Like every young student of evolution, Wells had seen Ernst Haeckel’s comparative drawings of embryos, often described as among the best evidence for Darwinism. But it wasn’t until Wells was working on his doctorate in vertebrate embryology that he saw the sketches for what they really were.

Haeckel’s most renowned images depict the embryos of a fish, salamander, tortoise, chicken, hog, calf, rabbit, and human side-by-side at three stages of development. The illustrations support Darwin’s assertion that the striking similarities between early embryos is “by far the strongest single class of facts” in favor of his theory that all organisms share a universal ancestor.

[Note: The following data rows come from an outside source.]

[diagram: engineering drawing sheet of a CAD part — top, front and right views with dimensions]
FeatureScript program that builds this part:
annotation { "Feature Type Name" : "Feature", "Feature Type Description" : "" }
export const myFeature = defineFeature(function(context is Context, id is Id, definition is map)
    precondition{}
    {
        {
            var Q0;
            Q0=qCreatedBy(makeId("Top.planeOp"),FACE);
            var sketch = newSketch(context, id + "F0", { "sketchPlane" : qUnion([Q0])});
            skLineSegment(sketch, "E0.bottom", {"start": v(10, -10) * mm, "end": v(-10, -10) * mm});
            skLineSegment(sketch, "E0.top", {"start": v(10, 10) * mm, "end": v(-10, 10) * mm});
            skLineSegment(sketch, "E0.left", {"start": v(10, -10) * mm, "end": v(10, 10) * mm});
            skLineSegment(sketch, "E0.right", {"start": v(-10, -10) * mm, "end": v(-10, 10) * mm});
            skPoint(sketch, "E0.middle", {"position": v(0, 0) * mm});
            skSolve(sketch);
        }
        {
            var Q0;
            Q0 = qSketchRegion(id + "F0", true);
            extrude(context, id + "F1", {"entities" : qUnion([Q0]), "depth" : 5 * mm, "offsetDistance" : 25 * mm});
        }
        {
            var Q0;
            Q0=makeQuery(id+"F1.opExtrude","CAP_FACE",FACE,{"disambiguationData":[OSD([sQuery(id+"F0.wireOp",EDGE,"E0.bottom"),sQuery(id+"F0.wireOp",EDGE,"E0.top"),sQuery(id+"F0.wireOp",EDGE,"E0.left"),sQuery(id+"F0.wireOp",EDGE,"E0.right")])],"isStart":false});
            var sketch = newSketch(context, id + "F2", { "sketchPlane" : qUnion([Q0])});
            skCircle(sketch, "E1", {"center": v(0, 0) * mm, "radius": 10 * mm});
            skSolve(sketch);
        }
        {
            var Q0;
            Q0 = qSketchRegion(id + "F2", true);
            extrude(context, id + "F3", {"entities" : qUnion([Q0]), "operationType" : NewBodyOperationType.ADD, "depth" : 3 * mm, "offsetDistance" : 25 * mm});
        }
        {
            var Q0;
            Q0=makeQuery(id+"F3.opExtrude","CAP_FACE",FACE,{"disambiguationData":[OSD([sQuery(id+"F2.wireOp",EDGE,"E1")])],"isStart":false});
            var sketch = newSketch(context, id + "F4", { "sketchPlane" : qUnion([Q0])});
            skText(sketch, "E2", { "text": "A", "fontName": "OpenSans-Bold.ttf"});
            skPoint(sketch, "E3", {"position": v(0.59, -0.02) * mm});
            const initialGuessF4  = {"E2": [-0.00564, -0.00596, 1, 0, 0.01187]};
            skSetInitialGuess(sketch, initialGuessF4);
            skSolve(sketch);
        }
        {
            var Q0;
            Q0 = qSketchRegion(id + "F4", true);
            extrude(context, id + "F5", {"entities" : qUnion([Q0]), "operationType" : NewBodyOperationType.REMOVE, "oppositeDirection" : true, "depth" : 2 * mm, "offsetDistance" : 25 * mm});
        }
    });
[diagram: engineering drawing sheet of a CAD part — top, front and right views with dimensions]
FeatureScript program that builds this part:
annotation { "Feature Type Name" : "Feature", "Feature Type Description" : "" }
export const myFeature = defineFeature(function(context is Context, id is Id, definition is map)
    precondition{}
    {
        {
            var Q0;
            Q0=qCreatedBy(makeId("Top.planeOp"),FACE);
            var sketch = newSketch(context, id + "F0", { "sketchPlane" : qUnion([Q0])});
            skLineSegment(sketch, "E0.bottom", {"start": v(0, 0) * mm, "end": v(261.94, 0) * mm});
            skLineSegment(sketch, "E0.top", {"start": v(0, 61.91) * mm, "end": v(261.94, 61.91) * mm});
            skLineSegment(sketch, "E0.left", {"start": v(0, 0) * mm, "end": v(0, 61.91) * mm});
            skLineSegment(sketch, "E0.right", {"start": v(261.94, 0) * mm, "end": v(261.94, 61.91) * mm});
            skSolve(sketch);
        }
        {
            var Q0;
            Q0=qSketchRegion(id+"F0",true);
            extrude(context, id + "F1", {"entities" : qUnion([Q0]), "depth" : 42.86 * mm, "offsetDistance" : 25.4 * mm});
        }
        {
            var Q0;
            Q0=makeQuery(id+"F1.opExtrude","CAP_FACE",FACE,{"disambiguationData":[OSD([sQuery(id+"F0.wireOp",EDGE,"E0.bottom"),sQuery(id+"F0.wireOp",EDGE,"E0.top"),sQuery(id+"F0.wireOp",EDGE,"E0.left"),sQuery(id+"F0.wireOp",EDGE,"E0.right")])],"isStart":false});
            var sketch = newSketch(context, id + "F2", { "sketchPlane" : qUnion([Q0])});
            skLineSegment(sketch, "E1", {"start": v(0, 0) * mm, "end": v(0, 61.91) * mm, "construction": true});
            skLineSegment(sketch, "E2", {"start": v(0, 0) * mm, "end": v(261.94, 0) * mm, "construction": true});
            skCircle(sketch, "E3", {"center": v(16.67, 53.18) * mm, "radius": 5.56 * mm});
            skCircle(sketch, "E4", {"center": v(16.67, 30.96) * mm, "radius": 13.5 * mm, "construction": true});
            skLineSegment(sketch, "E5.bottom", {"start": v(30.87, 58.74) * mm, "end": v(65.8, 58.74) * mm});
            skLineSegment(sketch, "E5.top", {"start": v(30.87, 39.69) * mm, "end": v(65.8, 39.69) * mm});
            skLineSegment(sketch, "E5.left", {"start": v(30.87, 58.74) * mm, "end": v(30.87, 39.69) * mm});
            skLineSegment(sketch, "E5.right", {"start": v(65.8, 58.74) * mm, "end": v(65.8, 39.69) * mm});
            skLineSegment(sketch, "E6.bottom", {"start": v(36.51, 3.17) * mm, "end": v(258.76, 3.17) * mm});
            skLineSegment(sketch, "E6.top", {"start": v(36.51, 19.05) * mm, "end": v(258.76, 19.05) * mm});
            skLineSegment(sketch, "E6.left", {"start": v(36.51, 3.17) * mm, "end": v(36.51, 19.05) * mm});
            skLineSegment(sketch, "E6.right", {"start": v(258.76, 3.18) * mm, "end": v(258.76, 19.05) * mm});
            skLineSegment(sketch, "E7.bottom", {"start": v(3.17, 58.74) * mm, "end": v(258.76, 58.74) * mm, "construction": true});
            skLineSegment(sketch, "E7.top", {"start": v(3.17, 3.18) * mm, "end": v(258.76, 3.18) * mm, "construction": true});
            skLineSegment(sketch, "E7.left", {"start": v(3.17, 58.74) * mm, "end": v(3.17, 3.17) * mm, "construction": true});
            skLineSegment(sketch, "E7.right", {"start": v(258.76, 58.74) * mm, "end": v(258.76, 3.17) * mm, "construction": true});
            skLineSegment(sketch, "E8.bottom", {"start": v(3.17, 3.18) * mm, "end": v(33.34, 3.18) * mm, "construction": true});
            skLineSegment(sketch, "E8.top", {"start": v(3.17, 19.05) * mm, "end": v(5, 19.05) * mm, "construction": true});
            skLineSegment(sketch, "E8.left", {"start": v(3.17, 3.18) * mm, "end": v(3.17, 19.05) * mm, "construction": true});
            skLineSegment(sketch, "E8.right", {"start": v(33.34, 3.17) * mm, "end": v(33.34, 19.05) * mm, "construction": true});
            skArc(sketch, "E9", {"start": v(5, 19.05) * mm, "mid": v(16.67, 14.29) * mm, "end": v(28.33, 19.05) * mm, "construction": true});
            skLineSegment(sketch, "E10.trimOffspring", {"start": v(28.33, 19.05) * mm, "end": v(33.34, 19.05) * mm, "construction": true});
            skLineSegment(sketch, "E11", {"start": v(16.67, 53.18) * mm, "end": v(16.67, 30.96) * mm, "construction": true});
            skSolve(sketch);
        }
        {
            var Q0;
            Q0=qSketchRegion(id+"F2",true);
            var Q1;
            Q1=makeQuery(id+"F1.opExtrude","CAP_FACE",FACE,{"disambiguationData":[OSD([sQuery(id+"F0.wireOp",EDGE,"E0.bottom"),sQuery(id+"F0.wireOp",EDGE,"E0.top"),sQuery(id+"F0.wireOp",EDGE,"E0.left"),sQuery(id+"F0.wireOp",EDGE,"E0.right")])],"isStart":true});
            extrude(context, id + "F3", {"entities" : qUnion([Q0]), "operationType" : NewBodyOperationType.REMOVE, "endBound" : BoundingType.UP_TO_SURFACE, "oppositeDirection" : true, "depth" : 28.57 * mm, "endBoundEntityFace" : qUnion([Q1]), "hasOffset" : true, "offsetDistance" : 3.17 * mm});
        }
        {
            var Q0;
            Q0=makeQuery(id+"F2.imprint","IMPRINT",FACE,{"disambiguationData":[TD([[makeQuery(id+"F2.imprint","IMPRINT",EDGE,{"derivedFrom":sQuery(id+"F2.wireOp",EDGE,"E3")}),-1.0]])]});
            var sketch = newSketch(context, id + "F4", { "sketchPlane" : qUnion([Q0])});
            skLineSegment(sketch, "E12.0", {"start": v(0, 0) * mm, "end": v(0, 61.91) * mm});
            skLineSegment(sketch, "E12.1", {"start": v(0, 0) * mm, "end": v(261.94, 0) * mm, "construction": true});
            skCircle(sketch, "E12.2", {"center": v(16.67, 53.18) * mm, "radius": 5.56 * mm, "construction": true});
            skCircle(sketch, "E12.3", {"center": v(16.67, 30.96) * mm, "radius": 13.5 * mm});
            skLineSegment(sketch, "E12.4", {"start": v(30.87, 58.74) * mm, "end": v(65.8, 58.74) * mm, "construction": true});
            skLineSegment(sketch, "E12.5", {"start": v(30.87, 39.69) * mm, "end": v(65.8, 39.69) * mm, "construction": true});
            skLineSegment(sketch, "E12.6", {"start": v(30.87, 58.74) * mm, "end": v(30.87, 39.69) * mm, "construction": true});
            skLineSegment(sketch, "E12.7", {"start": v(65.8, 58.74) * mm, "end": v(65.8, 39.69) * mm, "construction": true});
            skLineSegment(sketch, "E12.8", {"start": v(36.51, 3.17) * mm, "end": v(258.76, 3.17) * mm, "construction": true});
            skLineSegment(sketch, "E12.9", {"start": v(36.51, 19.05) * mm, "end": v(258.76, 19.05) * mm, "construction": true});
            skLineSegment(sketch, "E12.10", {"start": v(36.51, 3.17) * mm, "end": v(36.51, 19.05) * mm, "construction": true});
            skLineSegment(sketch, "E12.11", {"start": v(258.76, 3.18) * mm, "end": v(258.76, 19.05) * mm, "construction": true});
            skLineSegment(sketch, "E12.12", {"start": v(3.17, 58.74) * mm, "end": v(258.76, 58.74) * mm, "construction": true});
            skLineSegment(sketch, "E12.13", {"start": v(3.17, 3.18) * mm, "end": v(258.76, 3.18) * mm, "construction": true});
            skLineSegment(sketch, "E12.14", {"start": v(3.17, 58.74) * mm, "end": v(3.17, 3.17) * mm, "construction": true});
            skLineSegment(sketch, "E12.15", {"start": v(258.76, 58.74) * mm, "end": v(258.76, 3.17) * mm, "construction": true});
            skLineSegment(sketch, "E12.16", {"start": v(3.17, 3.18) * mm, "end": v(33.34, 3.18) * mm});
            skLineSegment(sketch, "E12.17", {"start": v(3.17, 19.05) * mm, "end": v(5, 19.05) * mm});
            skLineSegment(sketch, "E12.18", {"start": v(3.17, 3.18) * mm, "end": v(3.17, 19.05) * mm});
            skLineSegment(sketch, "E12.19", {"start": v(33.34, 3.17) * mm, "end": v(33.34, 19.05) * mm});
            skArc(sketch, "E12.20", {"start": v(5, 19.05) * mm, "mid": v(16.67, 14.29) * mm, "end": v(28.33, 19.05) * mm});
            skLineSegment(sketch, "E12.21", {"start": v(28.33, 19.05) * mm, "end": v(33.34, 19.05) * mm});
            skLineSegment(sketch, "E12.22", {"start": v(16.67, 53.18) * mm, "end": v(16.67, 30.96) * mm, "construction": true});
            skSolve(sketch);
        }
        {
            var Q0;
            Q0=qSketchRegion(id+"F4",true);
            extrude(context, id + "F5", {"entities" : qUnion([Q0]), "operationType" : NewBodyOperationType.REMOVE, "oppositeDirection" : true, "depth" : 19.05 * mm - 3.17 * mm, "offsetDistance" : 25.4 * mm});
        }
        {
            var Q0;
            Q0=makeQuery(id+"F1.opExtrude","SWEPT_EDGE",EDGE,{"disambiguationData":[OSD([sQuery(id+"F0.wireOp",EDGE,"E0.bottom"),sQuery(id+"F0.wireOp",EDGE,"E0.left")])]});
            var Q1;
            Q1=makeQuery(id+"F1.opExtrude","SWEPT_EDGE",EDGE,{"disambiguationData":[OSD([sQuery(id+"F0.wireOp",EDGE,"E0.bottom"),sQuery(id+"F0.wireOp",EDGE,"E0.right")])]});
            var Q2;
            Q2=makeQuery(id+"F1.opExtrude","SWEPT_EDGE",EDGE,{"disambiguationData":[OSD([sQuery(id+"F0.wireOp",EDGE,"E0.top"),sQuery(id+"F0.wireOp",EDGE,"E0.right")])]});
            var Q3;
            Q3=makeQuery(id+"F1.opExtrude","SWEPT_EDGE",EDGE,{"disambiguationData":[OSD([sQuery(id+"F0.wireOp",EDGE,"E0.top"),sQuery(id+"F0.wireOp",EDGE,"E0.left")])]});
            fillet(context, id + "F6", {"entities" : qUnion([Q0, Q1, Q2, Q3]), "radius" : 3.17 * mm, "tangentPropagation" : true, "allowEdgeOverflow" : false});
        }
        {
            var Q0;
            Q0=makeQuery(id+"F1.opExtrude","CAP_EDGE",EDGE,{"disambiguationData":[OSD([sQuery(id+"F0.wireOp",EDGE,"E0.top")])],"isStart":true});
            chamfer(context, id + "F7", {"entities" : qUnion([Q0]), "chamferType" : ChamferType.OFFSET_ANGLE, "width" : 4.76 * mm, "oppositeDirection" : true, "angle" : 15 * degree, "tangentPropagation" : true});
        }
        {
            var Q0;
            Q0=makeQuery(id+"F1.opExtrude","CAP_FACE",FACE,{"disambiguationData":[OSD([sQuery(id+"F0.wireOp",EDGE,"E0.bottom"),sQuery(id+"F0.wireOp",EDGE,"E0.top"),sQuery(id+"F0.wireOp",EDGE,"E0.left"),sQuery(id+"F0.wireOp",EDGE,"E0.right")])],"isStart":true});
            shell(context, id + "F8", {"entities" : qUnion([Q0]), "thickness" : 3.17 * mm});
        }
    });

I was mesmerized by the nineteenth-century drawings when I first encountered them as a student. As I carefully compared the embryos at their earliest stage, looking back and forth from one to the other, I could see they were virtually indistinguishable. I searched my mind, but I couldn’t think of any logical explanation for this phenomenon other than a common ancestor. My verdict was swift: Darwin prevails.

The real explanation, as it turns out, would have been far too bizarre for me to have even considered at the time.

“When you saw these drawings,” I said to Wells, “did you have the same reaction that I did—that this was strong evidence for Darwinism?”

“Yes, I did, the first time I looked at them,” Wells answered. “It wasn’t until I was doing my graduate work that I began to compare actual photographs of embryos to what Haeckel had drawn.”

“And what did you find?”

“I was stunned!” he said, his eyes widening. “They didn’t fit. There was a big discrepancy. It was really hard to believe.”

As he described what had happened, I slowly shook my head in amazement at the implications of what he was saying. “I sort of rationalized by saying, well, textbooks tend to oversimplify things,” he continued. “But over time it bothered me more and more.”

I was hungry for details. “What was it specifically that bothered you?” I asked.